* Task goal
Images are not part of the copy; write out the rest of the data exactly as given.

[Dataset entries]
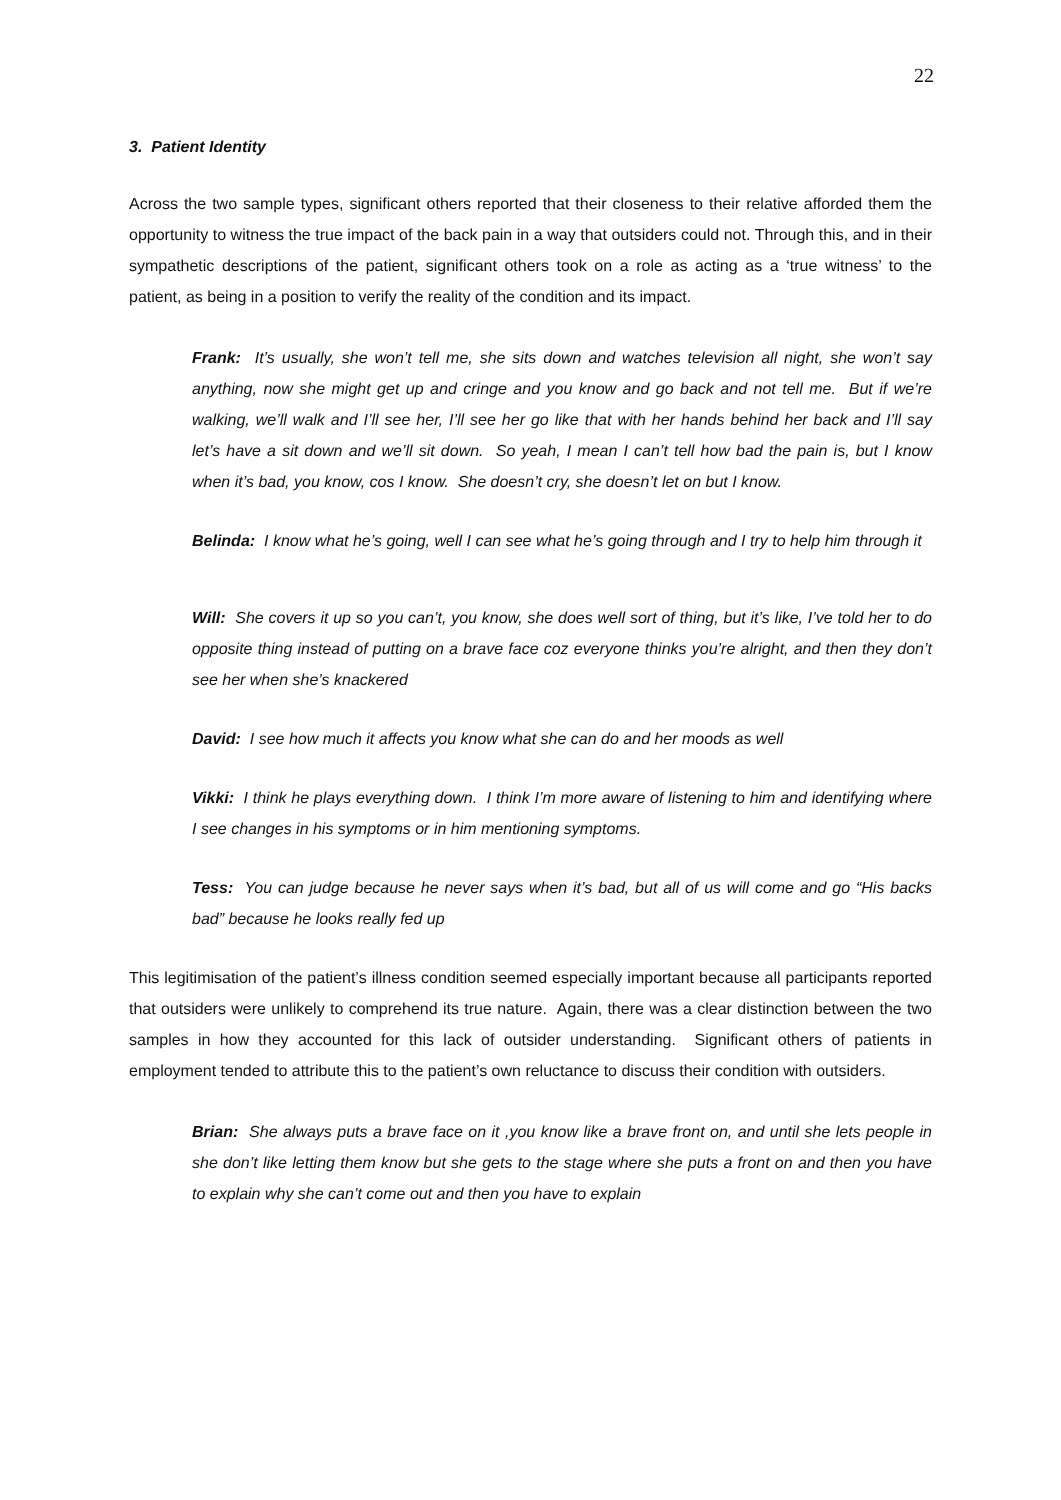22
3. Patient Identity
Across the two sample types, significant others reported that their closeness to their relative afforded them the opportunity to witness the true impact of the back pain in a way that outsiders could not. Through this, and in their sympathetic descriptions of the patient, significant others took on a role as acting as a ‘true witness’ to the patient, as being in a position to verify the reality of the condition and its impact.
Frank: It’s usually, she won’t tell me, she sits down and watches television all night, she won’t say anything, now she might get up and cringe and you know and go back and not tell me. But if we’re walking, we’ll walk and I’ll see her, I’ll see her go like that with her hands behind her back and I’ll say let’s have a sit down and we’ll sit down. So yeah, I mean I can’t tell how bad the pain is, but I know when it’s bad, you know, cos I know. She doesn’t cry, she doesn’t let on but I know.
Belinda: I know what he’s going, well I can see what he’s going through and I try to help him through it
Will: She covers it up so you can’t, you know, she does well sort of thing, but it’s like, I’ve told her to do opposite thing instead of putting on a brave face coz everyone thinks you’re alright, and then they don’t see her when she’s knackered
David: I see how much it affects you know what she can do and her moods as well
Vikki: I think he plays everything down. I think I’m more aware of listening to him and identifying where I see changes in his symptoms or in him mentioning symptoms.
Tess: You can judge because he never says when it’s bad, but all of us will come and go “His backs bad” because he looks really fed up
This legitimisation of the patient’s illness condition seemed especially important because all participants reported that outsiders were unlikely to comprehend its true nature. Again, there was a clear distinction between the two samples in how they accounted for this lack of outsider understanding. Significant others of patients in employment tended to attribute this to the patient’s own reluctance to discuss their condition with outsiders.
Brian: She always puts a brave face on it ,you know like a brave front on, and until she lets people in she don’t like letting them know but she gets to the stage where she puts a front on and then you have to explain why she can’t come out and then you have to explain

* Reply to the task
22
3. Patient Identity
Across the two sample types, significant others reported that their closeness to their relative afforded them the opportunity to witness the true impact of the back pain in a way that outsiders could not. Through this, and in their sympathetic descriptions of the patient, significant others took on a role as acting as a ‘true witness’ to the patient, as being in a position to verify the reality of the condition and its impact.
Frank: It’s usually, she won’t tell me, she sits down and watches television all night, she won’t say anything, now she might get up and cringe and you know and go back and not tell me. But if we’re walking, we’ll walk and I’ll see her, I’ll see her go like that with her hands behind her back and I’ll say let’s have a sit down and we’ll sit down. So yeah, I mean I can’t tell how bad the pain is, but I know when it’s bad, you know, cos I know. She doesn’t cry, she doesn’t let on but I know.
Belinda: I know what he’s going, well I can see what he’s going through and I try to help him through it
Will: She covers it up so you can’t, you know, she does well sort of thing, but it’s like, I’ve told her to do opposite thing instead of putting on a brave face coz everyone thinks you’re alright, and then they don’t see her when she’s knackered
David: I see how much it affects you know what she can do and her moods as well
Vikki: I think he plays everything down. I think I’m more aware of listening to him and identifying where I see changes in his symptoms or in him mentioning symptoms.
Tess: You can judge because he never says when it’s bad, but all of us will come and go “His backs bad” because he looks really fed up
This legitimisation of the patient’s illness condition seemed especially important because all participants reported that outsiders were unlikely to comprehend its true nature. Again, there was a clear distinction between the two samples in how they accounted for this lack of outsider understanding. Significant others of patients in employment tended to attribute this to the patient’s own reluctance to discuss their condition with outsiders.
Brian: She always puts a brave face on it ,you know like a brave front on, and until she lets people in she don’t like letting them know but she gets to the stage where she puts a front on and then you have to explain why she can’t come out and then you have to explain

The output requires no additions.